Академия

Академик Азиз Музафаров о кадровом резерве и выборах в РАН: «Надо пользоваться тем, что уже достигнуто, и это развивать»

Академик Азиз Музафаров о кадровом резерве и выборах в РАН: «Надо пользоваться тем, что уже достигнуто, и это развивать»

Академик Азиз Музафаров о кадровом резерве и выборах в РАН: «Надо пользоваться тем, что уже достигнуто, и это развивать»

В момент старта кампании по выборам президента РАН заместитель академика-секретаря Отделения химии и наук о материалах Азиз Музафаров находился в служебной командировке в Китае. Содействие развитию в России производств на собственной научной базе с применением отечественных технологий для обеспечения суверенитета страны – это то, чем сейчас заняты многие большие ученые и чем может быть полезна государству Российская академия наук в целом. В преддверии принятия важного для академии решения ведущий в стране специалист по кремнийорганическим соединениям поделился своим видением будущего РАН и задач, встающих перед ее президентом в ближайшие годы.

Азиз Мансурович, как Вы оцениваете работу РАН за последние пять лет? Какие есть достижения и что мешает ее работе?

######

### Задание 1
Измените записи, начиная с первой строки записей и далее по строку с «23: (377, 77)» включительно: замените «top-left» на «upper-left», а всё остальное оставьте прежним.
Текст и записи между собой никак не связаны.

[Записи из набора данных]
######

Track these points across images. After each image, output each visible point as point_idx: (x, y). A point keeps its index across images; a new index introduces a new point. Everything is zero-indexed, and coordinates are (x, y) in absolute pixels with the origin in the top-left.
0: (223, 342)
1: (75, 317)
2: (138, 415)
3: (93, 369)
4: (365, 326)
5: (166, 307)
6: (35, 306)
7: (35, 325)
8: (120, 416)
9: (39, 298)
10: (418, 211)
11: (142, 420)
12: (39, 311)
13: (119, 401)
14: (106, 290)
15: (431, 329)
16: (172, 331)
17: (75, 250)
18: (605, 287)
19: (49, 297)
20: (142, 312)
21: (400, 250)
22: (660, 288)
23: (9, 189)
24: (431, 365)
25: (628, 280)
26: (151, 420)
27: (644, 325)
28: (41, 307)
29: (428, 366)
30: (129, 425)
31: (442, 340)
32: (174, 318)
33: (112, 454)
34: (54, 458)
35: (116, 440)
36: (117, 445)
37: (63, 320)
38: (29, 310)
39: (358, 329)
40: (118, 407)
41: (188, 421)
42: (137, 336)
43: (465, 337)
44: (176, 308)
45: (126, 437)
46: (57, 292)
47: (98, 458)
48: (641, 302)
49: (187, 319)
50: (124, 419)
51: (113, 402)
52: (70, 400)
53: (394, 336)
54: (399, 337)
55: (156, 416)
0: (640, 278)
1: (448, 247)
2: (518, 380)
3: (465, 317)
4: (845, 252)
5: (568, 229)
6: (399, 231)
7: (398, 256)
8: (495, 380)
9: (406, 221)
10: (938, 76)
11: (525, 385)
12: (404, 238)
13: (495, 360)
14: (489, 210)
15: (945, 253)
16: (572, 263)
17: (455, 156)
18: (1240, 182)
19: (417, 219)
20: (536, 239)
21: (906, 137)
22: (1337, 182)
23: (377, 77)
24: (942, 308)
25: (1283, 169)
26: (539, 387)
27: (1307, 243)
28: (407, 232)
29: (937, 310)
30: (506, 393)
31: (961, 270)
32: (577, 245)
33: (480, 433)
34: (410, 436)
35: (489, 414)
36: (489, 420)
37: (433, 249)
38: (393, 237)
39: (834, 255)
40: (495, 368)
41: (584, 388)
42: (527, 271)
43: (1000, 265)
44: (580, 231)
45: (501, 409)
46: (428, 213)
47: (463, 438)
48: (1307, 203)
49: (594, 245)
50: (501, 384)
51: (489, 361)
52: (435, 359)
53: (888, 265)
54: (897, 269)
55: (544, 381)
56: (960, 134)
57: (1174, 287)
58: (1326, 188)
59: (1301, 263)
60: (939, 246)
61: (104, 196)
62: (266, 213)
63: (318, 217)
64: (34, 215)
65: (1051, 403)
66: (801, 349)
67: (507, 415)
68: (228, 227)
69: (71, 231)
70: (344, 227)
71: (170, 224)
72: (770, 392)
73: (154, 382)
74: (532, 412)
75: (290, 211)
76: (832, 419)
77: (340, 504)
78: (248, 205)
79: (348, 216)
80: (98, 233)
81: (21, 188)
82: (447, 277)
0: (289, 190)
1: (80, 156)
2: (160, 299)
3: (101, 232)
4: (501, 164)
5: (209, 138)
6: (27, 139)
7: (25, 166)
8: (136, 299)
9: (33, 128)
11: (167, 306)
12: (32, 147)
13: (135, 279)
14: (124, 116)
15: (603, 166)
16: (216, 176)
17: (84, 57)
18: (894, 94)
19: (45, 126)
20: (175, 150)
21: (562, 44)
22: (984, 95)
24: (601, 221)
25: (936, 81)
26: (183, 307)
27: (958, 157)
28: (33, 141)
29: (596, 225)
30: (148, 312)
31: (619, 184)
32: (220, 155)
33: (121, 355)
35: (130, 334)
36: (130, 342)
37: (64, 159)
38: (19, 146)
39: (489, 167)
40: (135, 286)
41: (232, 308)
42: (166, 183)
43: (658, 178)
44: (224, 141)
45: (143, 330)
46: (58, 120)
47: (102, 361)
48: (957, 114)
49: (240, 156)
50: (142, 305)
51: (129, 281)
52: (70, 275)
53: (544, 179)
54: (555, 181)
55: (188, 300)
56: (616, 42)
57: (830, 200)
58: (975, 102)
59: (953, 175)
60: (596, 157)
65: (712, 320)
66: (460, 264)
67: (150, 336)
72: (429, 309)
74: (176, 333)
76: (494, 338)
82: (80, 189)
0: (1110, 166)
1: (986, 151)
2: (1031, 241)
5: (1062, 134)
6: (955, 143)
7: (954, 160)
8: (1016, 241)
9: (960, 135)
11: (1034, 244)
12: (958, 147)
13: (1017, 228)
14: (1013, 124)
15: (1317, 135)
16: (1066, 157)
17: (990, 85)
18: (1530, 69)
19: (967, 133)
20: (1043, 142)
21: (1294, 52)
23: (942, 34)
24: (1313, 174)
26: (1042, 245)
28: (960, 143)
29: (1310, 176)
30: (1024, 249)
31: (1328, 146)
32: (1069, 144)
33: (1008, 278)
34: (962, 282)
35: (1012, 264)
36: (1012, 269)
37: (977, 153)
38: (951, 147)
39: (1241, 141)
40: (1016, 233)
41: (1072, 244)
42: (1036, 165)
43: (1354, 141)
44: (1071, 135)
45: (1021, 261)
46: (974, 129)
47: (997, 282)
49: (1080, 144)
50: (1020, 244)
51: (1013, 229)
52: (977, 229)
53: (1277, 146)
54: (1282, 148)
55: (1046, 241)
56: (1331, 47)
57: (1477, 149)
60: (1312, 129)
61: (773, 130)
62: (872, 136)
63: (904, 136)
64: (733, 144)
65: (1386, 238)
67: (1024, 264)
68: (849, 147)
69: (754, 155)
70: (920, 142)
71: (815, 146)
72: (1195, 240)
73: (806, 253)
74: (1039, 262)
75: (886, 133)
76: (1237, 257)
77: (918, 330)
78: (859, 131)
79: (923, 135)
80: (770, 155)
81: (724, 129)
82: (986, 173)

######

### Задание 2
Перепишите без изменений фрагмент текста об академике Музафарове, начиная с «В момент старта» и далее до «мешает ее работе?» включительно.

### Ожидаемый ответ 1
Track these points across images. After each image, output each visible point as point_idx: (x, y). A point keeps its index across images; a new index introduces a new point. Everything is zero-indexed, and coordinates are (x, y) in absolute pixels with the origin in the upper-left.
0: (223, 342)
1: (75, 317)
2: (138, 415)
3: (93, 369)
4: (365, 326)
5: (166, 307)
6: (35, 306)
7: (35, 325)
8: (120, 416)
9: (39, 298)
10: (418, 211)
11: (142, 420)
12: (39, 311)
13: (119, 401)
14: (106, 290)
15: (431, 329)
16: (172, 331)
17: (75, 250)
18: (605, 287)
19: (49, 297)
20: (142, 312)
21: (400, 250)
22: (660, 288)
23: (9, 189)
24: (431, 365)
25: (628, 280)
26: (151, 420)
27: (644, 325)
28: (41, 307)
29: (428, 366)
30: (129, 425)
31: (442, 340)
32: (174, 318)
33: (112, 454)
34: (54, 458)
35: (116, 440)
36: (117, 445)
37: (63, 320)
38: (29, 310)
39: (358, 329)
40: (118, 407)
41: (188, 421)
42: (137, 336)
43: (465, 337)
44: (176, 308)
45: (126, 437)
46: (57, 292)
47: (98, 458)
48: (641, 302)
49: (187, 319)
50: (124, 419)
51: (113, 402)
52: (70, 400)
53: (394, 336)
54: (399, 337)
55: (156, 416)
0: (640, 278)
1: (448, 247)
2: (518, 380)
3: (465, 317)
4: (845, 252)
5: (568, 229)
6: (399, 231)
7: (398, 256)
8: (495, 380)
9: (406, 221)
10: (938, 76)
11: (525, 385)
12: (404, 238)
13: (495, 360)
14: (489, 210)
15: (945, 253)
16: (572, 263)
17: (455, 156)
18: (1240, 182)
19: (417, 219)
20: (536, 239)
21: (906, 137)
22: (1337, 182)
23: (377, 77)

### Ожидаемый ответ 2
В момент старта кампании по выборам президента РАН заместитель академика-секретаря Отделения химии и наук о материалах Азиз Музафаров находился в служебной командировке в Китае. Содействие развитию в России производств на собственной научной базе с применением отечественных технологий для обеспечения суверенитета страны – это то, чем сейчас заняты многие большие ученые и чем может быть полезна государству Российская академия наук в целом. В преддверии принятия важного для академии решения ведущий в стране специалист по кремнийорганическим соединениям поделился своим видением будущего РАН и задач, встающих перед ее президентом в ближайшие годы.

Азиз Мансурович, как Вы оцениваете работу РАН за последние пять лет? Какие есть достижения и что мешает ее работе?